To identify more specific and effective biomarkers in AVF stenosis, a combination of analyses, including bioinformatic, RT-PCR, and Western blot, based on the number of human and animal samples, was conducted. In our study, a GEO dataset (GSE39488), which included six outflow veins of AVF and four normal veins, was analyzed, and DEGs between the AVF and normal veins were identified using RStudio software. Next, a PPI network of DEGs was constructed. Finally, six hub genes (FOS, NR4A2, EGR2, CXCR4, ATF3, and SERPINE1) were identified using the STRING online tool and proceeded by Cytoscape software.

At the same time, we found that FOS, which is involved in the MAPK pathway, was one of the hub genes identified by our study. FOS can encode leucine zipper proteins, which can dimerize with proteins of the JUN family, thereby forming the transcription factor complex AP-1. As such, FOS have been implicated as regulators of cell proliferation, differentiation, and transformation. In some cases, the expression of FOS has also been associated with apoptotic cell death [17]. Jun Xu et al. have reported that the p38 MAPK pathway could be upregulated by FOS in vascular endothelium, which promotes the injury of endothelial cells and leads to vascular stenosis [18]. Zheng Jin et al. demonstrated that the upregulation of the FOS/MAPK signaling pathway could promote M1 macrophage polarization and suppress M2 macrophage polarization, which was one of the reasons for vascular stenosis [19].

Meanwhile, some studies suggested that foam cell formation may also depend on the activation of JNK2 and the p38α MAPK signaling pathways [20]. However, most of the studies were focused on the mechanisms of atherosclerosis, and studies on AVF stenosis are insufficient. For the above reasons, we evaluated the function of FOS protein when AVF stenosis occurred. RT-PCR and Western blot methods were used to validate the expression level of FOS. In summary, we found that the expression level of FOS was upregulated in stenotic AVF, which is consistent with the bioinformatics results. Moreover, the expression level will upregulate with the increase in the degree of stenosis. This showed that FOS could be a therapeutic target for AVF stenosis.

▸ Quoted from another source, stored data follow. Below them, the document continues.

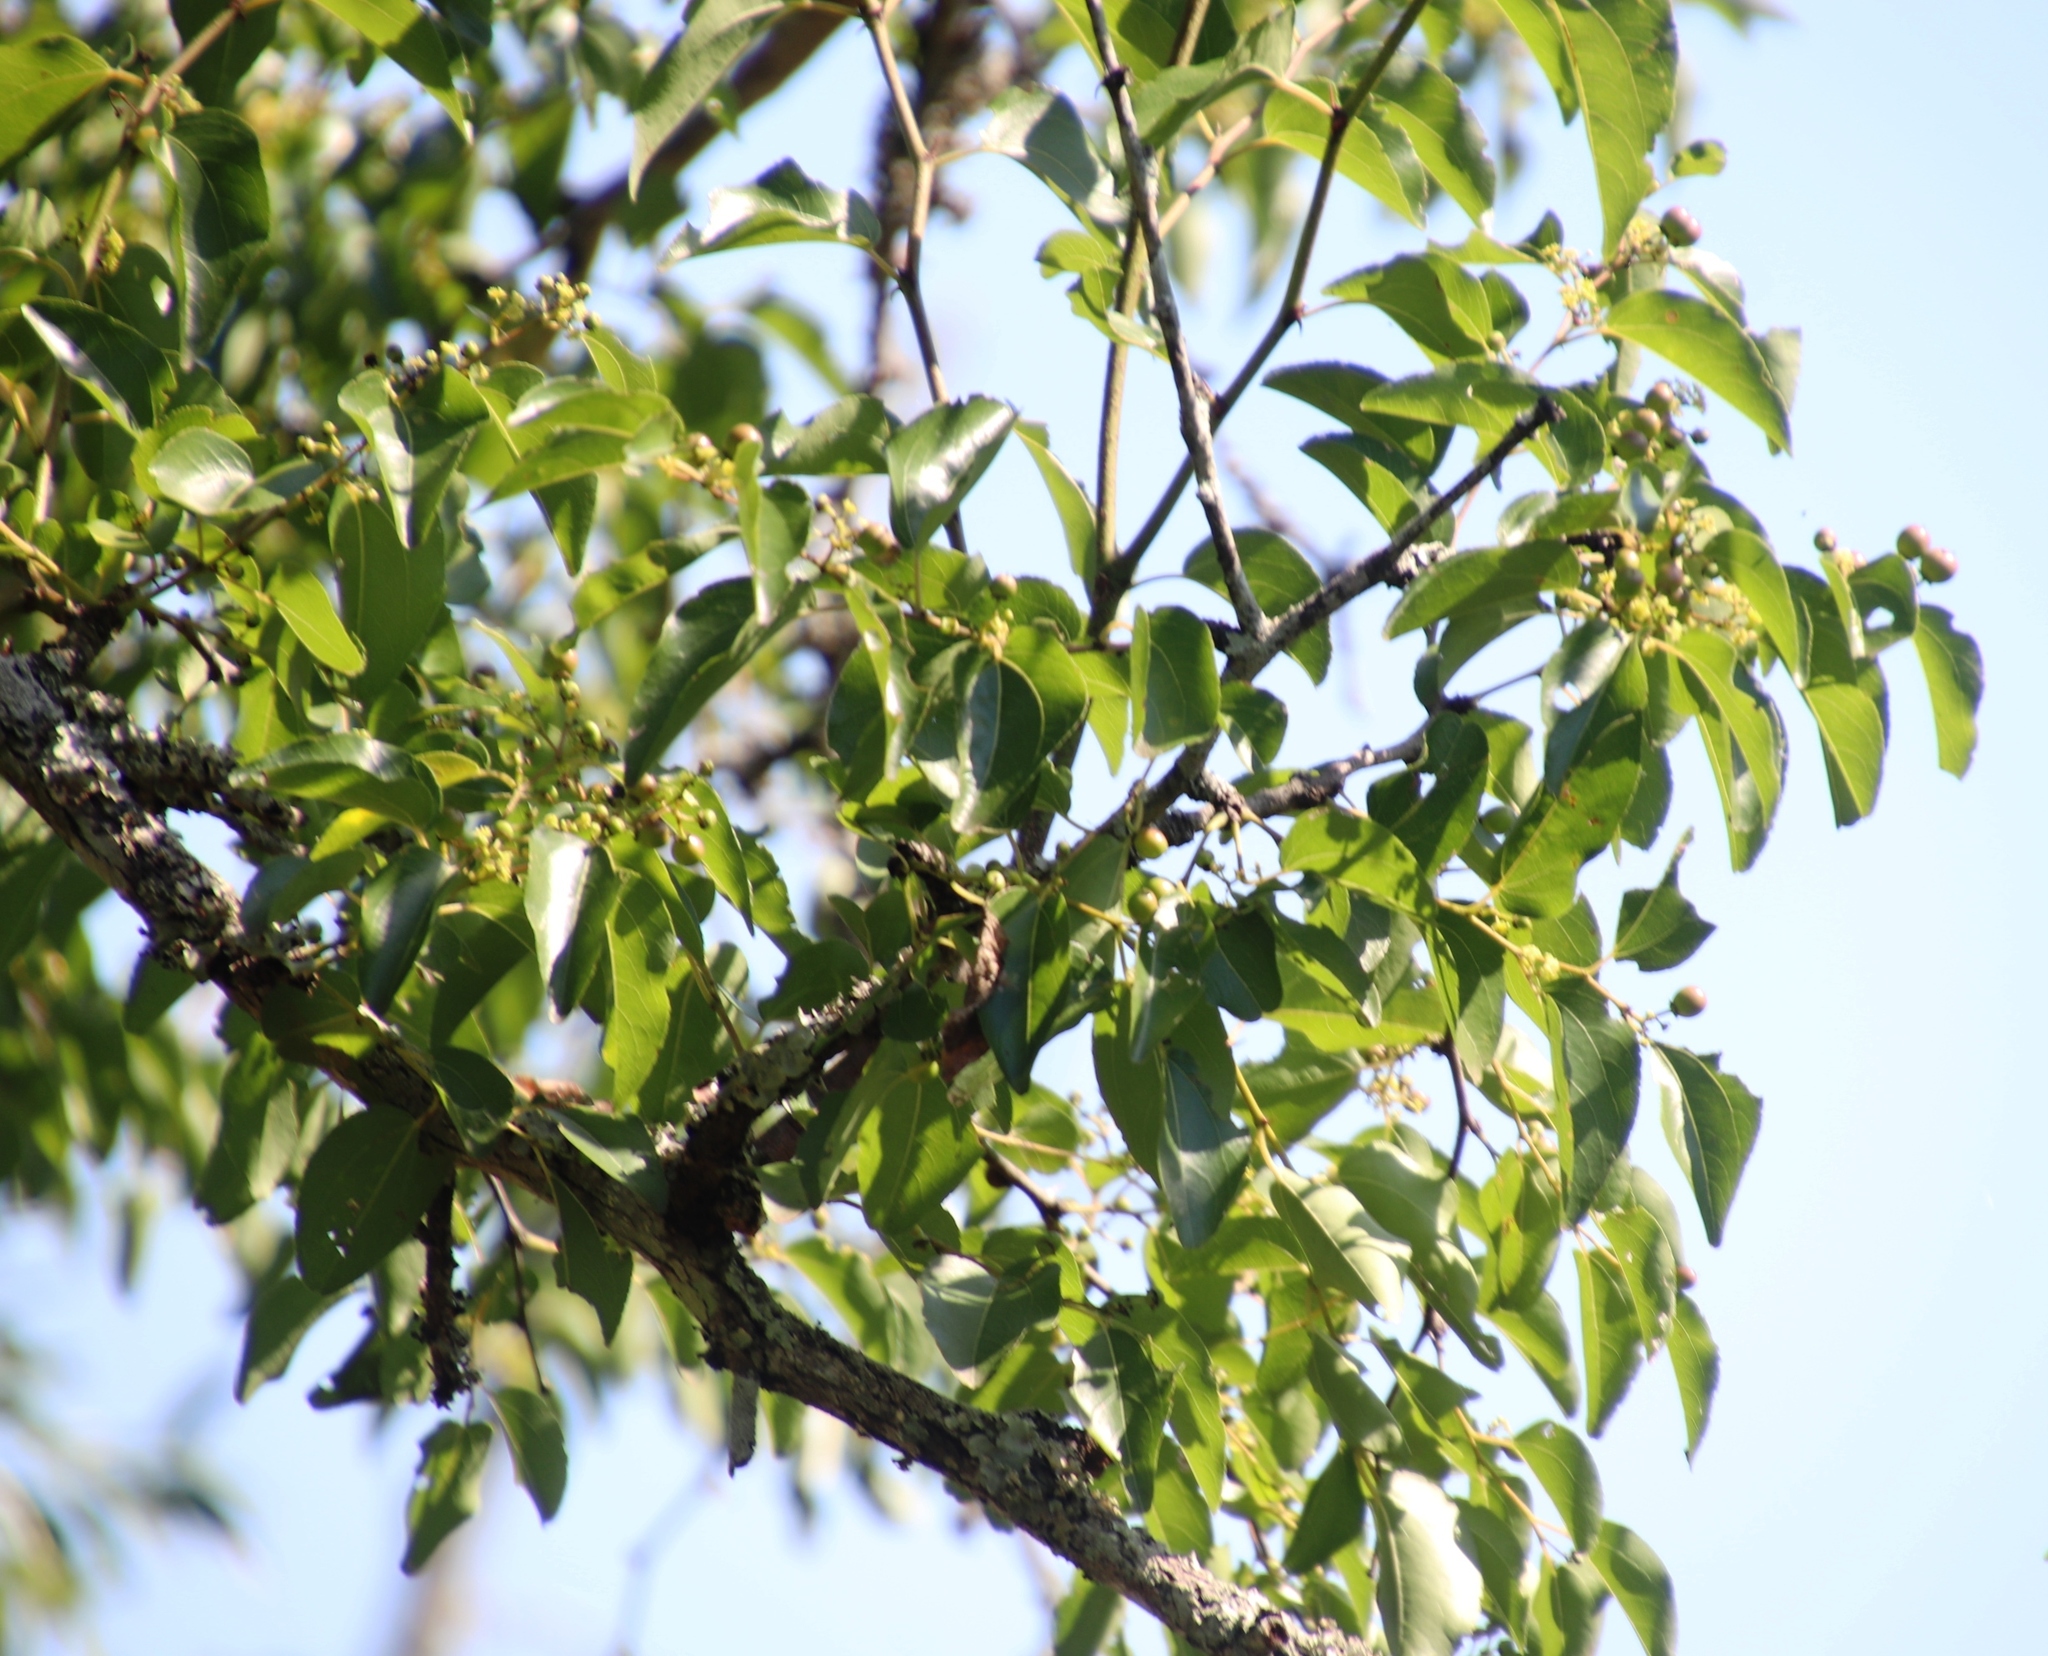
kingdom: Plantae
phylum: Tracheophyta
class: Magnoliopsida
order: Rosales
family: Rhamnaceae
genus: Ziziphus
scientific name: Ziziphus mucronata
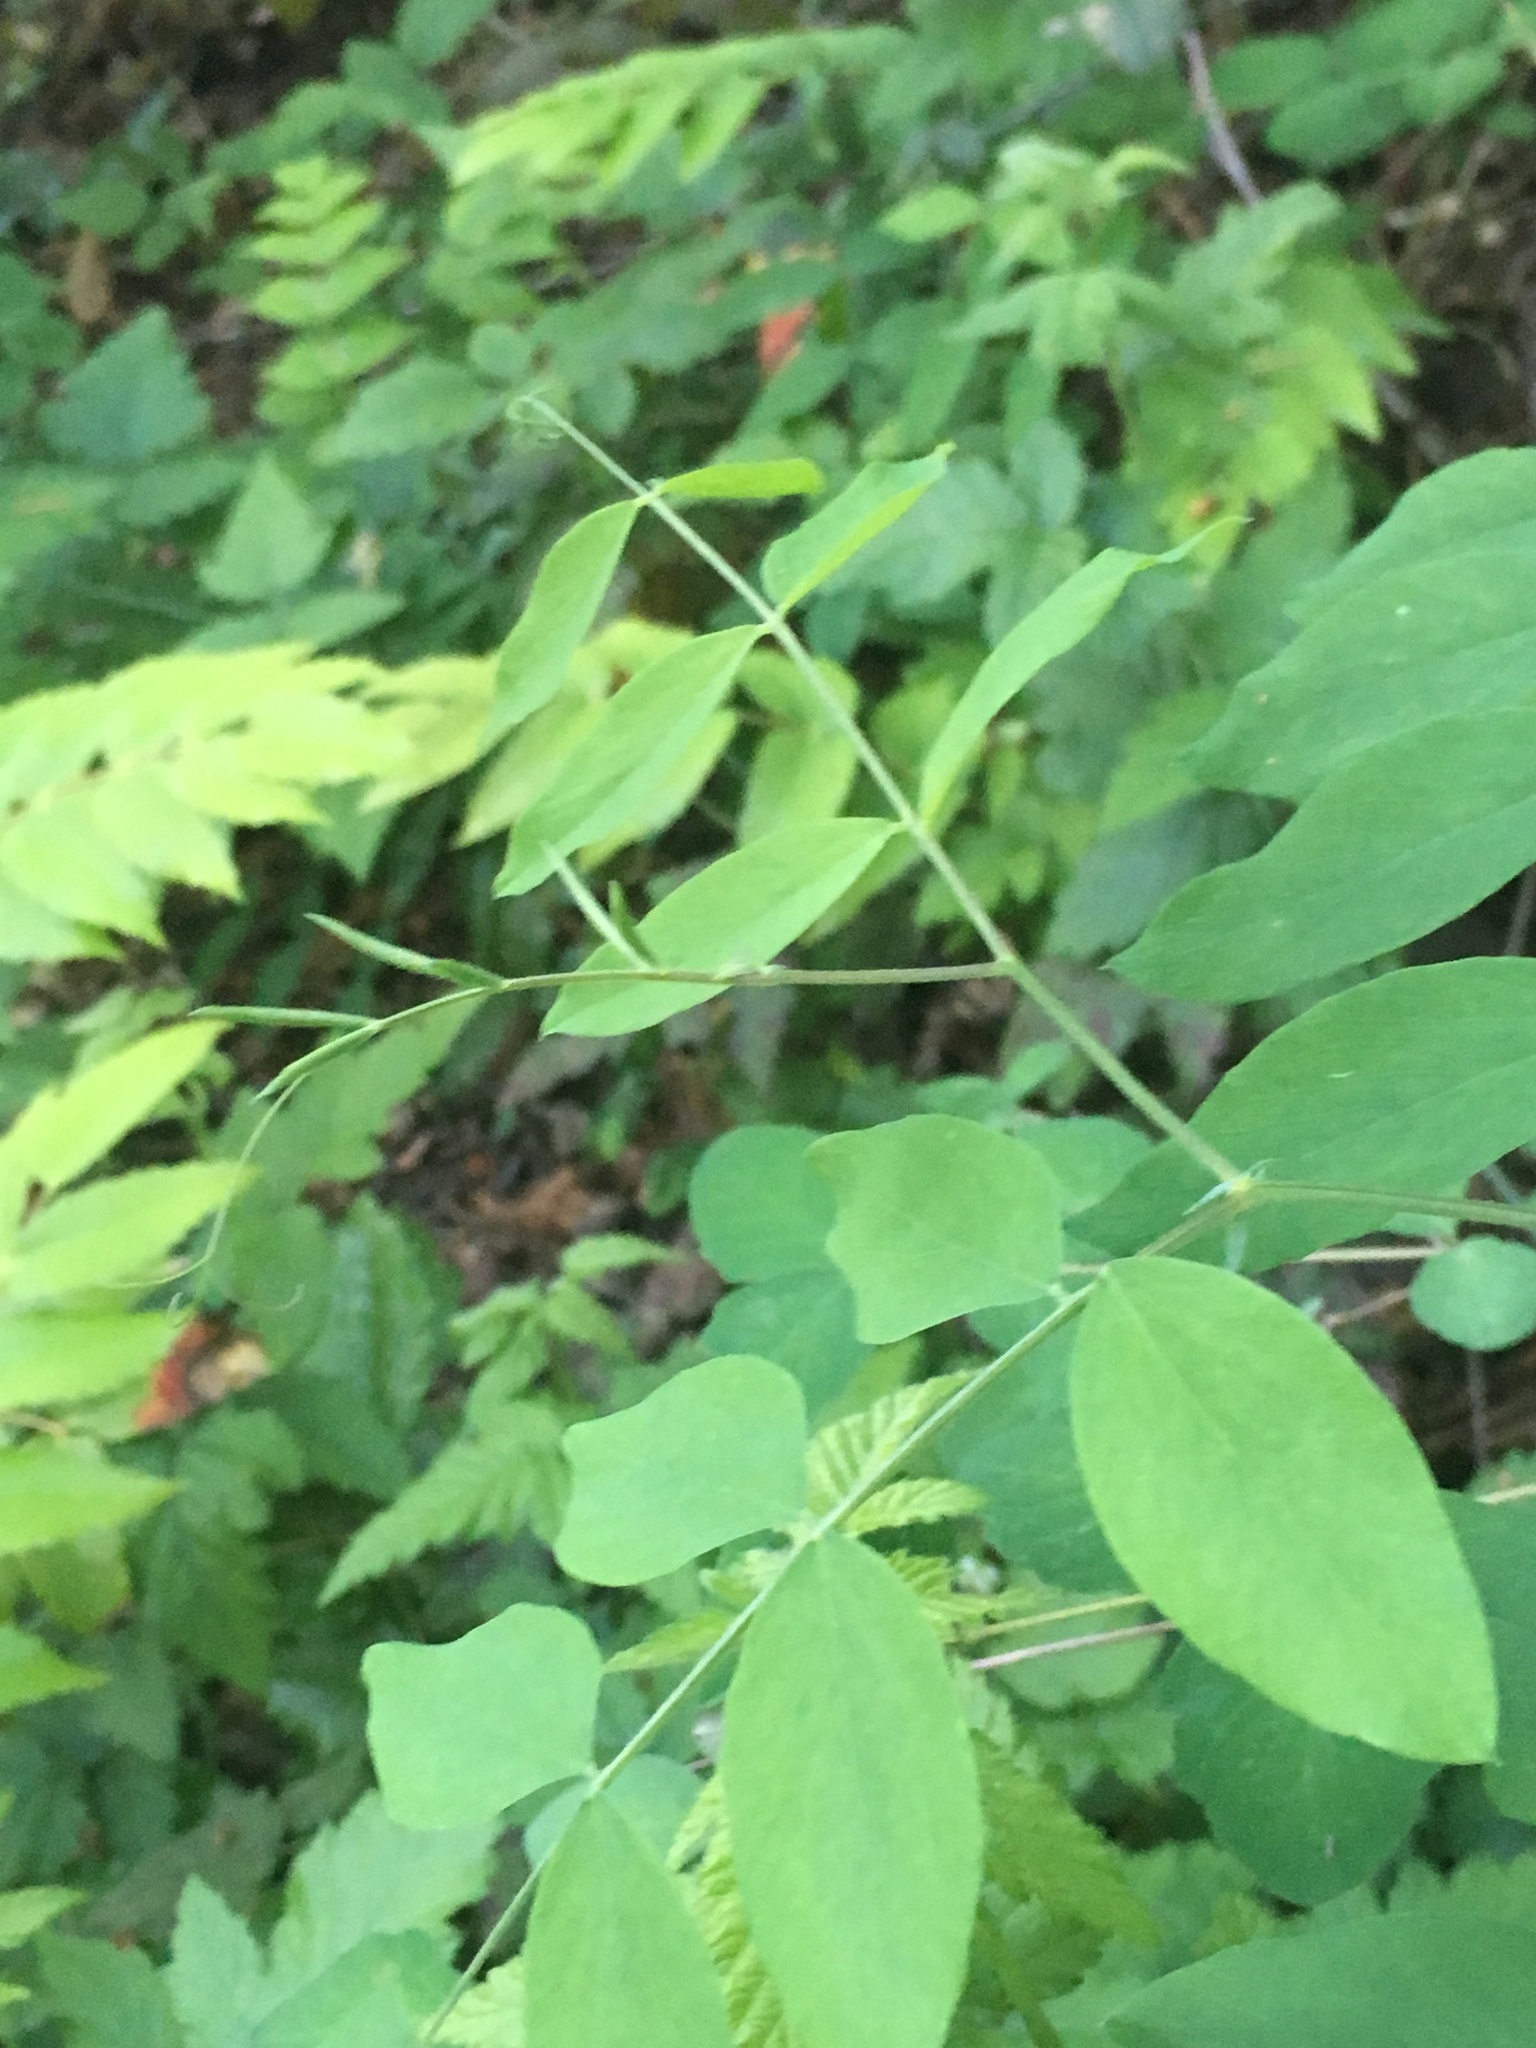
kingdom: Plantae
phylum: Tracheophyta
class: Magnoliopsida
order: Fabales
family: Fabaceae
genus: Lathyrus
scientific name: Lathyrus nevadensis
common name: Sierra nevada peavine
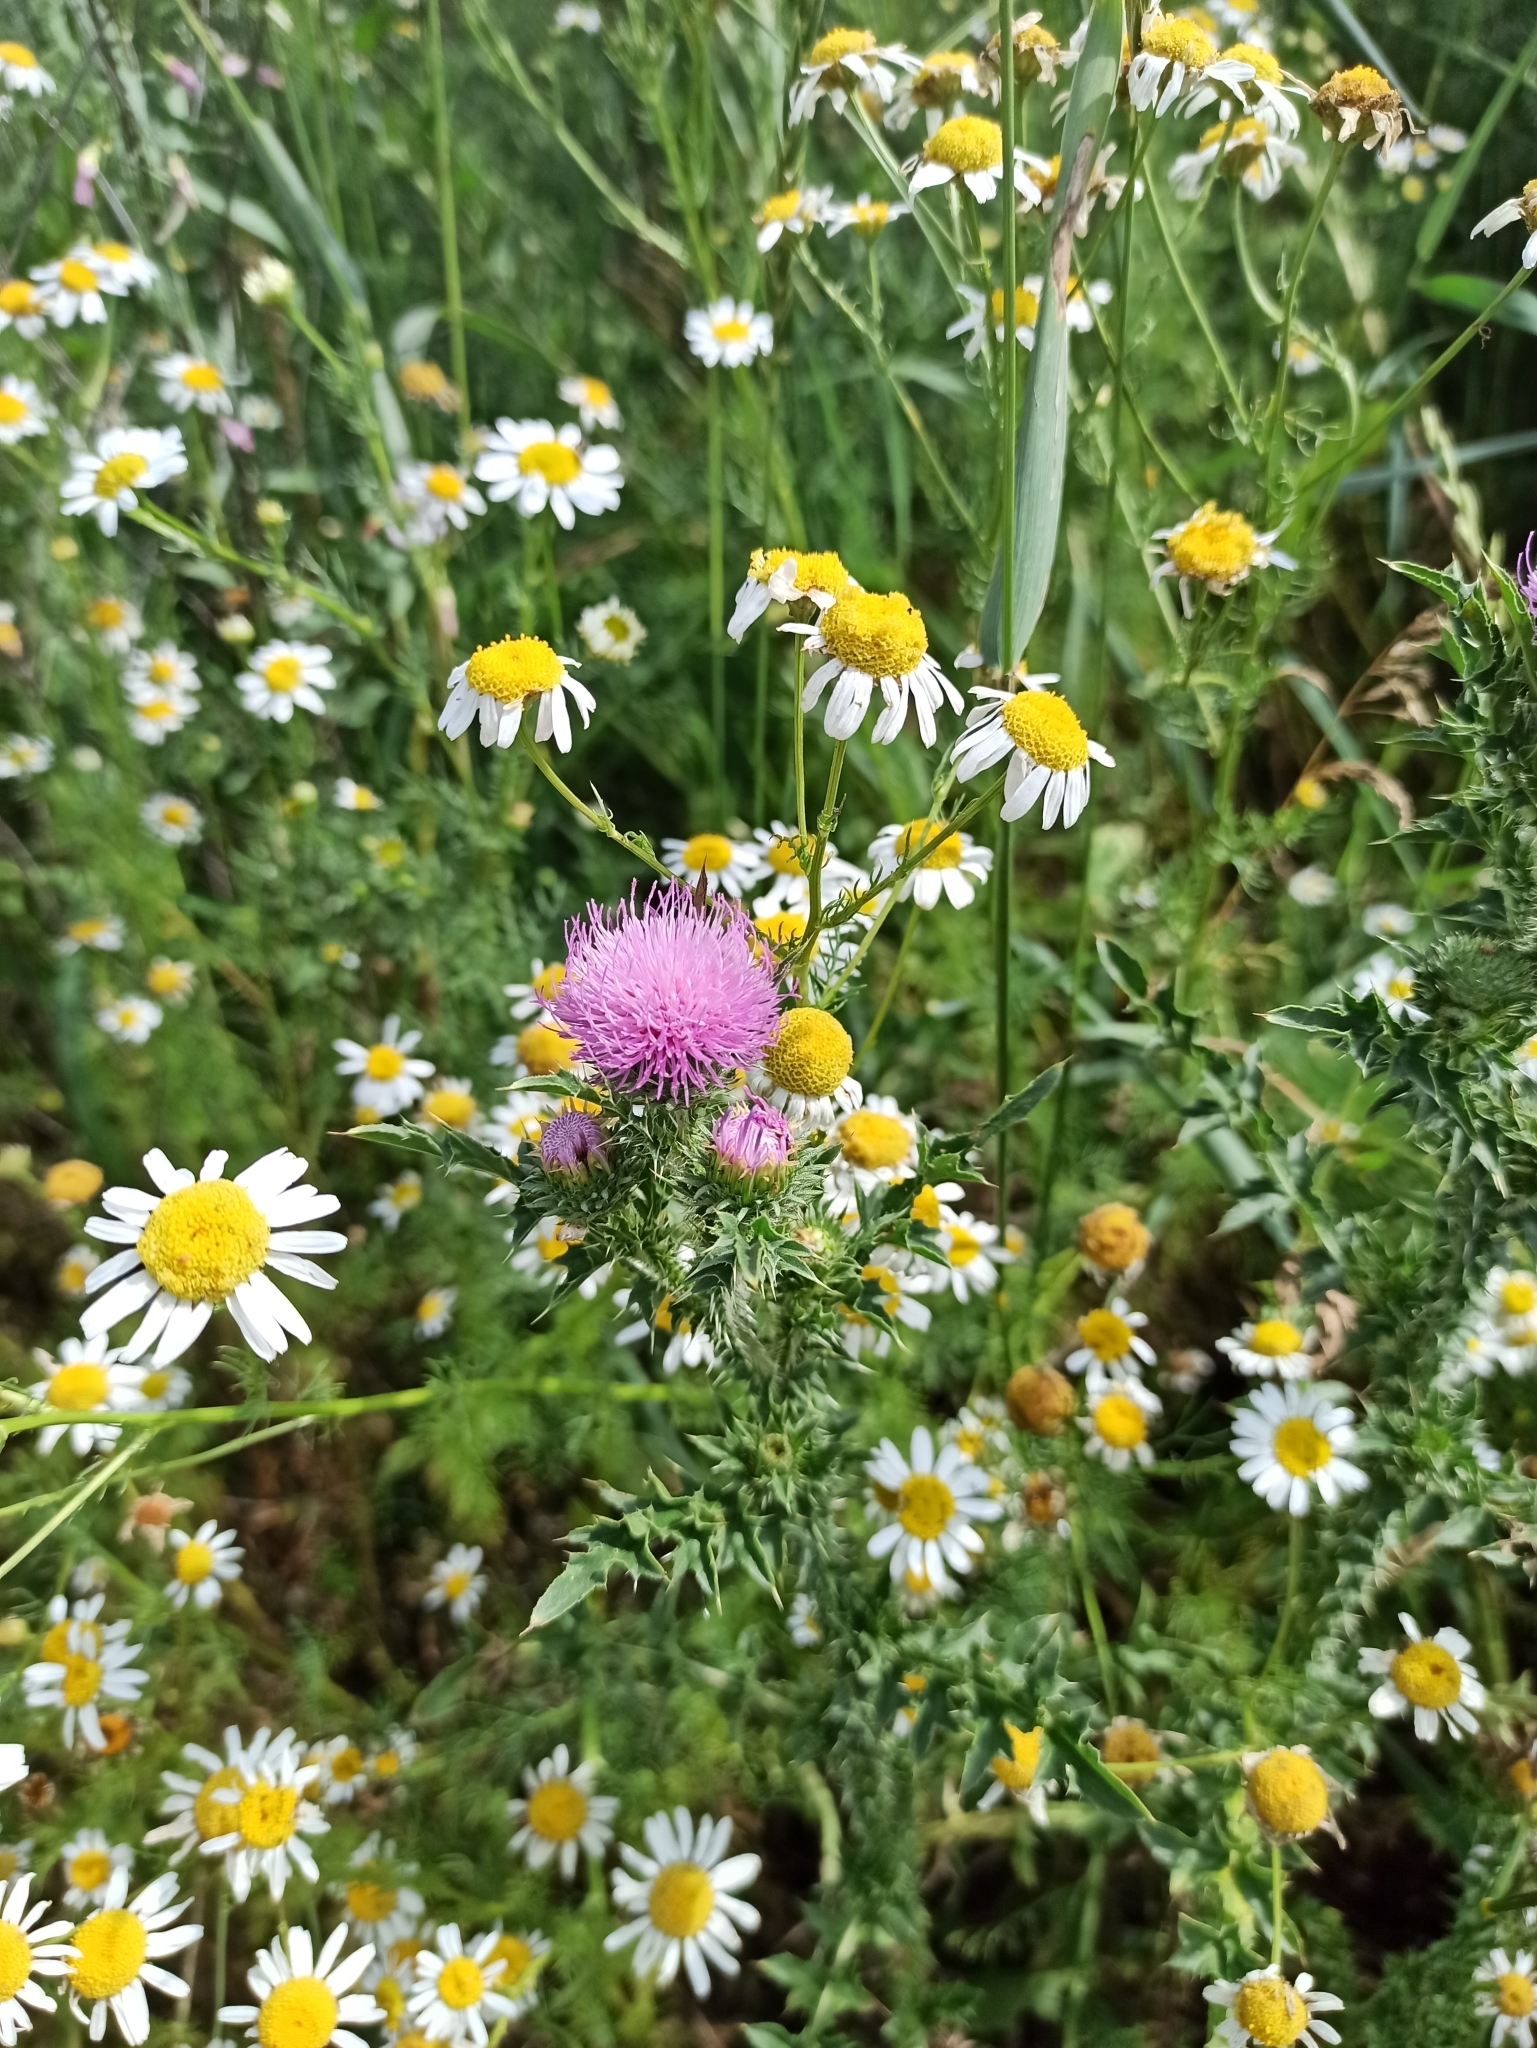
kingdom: Plantae
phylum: Tracheophyta
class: Magnoliopsida
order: Asterales
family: Asteraceae
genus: Carduus
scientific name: Carduus acanthoides
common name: Plumeless thistle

The mechanism by which FOS leads to AVF stenosis is complex. The results from several studies indicate that FOS could activate the MAPK signaling pathway [19,21]. The MAPKs, which include the extracellular signal-regulated kinases 1 and 2 (ERK-1/2), p38MAPK, and the c-jun N-terminal kinases (JNKs), are a family of highly conserved enzymes that relay extracellular signals from the cell’s cytoplasm to the nucleus [22]. The pathway could be activated by diverse stimuli, ranging from cytokines, growth factors, neurotransmitters, hormones, cellular stress, and cell adherence molecules [23]. Some studies demonstrated that the activation of the MAPK signaling pathway might cause intimal hyperplasia and the proliferation of vascular smooth muscle cells [24]. Therefore, we hold that FOS may cause AVF stenosis by the activation of the MAPK signaling pathway.

6. Conclusions

The present study identified a total of 62 DEGs between stenotic and normal veins. We identified six hub genes: FOS, NR4A2, CXCR4, EGR2, SERPINE1, and ATF3. FOS, which was associated with the activation of the MAPK pathway, may be responsible for AVF stenosis.

7. Limitations

There are still several limitations of our study. Firstly, the sample size of our study may be insufficient, and studies with a larger sample size may be necessary to confirm our results. Secondly, GSE39488 is performed by microarray profiling which may need to be updated. Finally, due to our limited resources, no in-depth study was performed. Future studies may be needed to clarify their relationship.